Task instructions |
Images within the entries are to be omitted; the remainder must be reproduced exactly.

* * * * *

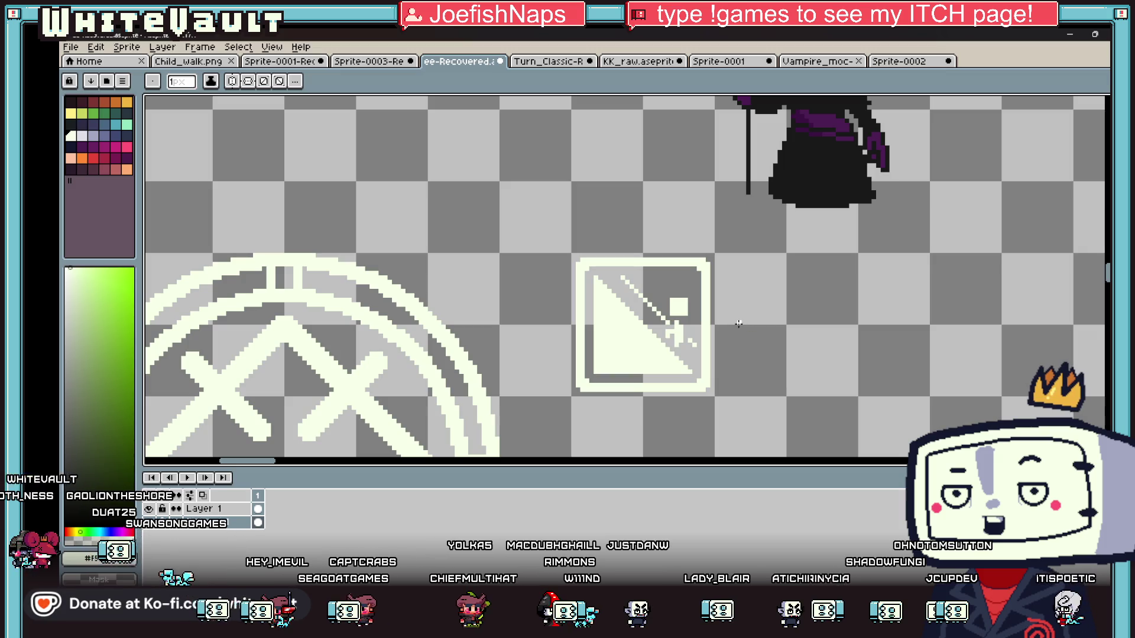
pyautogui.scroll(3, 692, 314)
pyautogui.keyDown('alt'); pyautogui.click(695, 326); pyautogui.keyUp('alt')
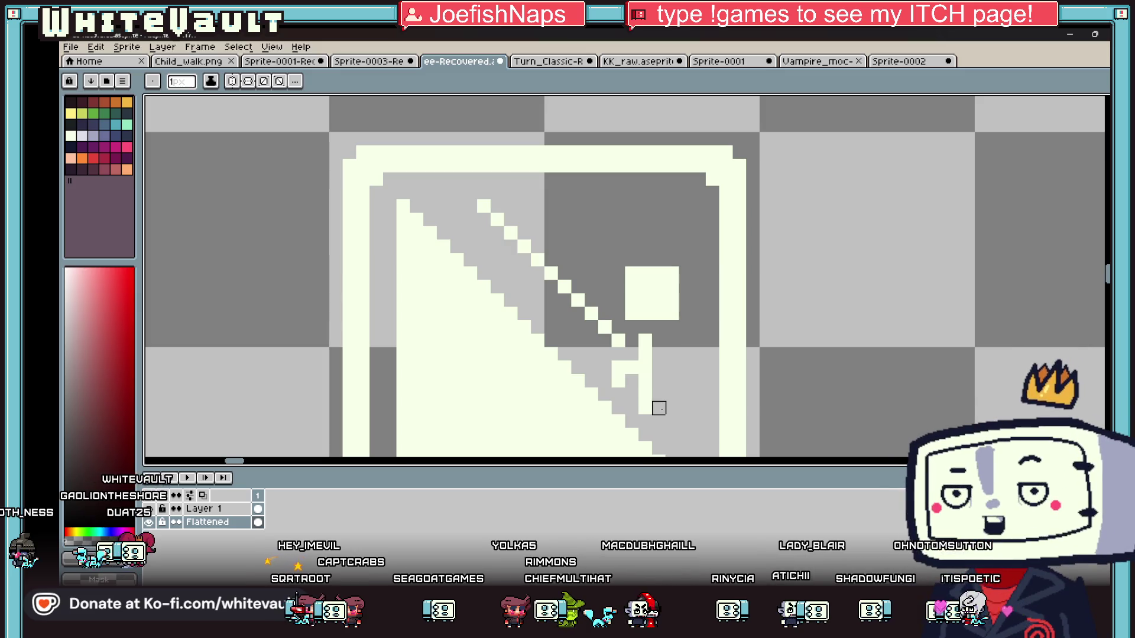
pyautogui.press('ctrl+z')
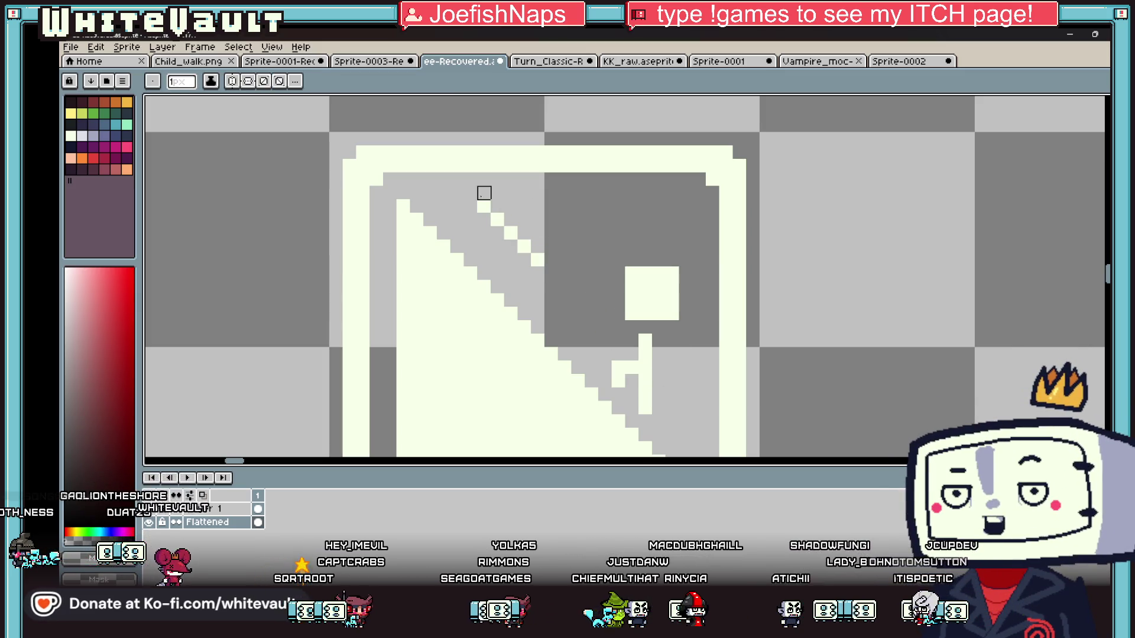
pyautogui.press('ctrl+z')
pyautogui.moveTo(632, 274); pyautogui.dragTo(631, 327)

* * * * *

Result of the task |
pyautogui.scroll(3, 692, 314)
pyautogui.keyDown('alt'); pyautogui.click(695, 326); pyautogui.keyUp('alt')
pyautogui.press('ctrl+z')
pyautogui.press('ctrl+z')
pyautogui.moveTo(632, 274); pyautogui.dragTo(631, 327)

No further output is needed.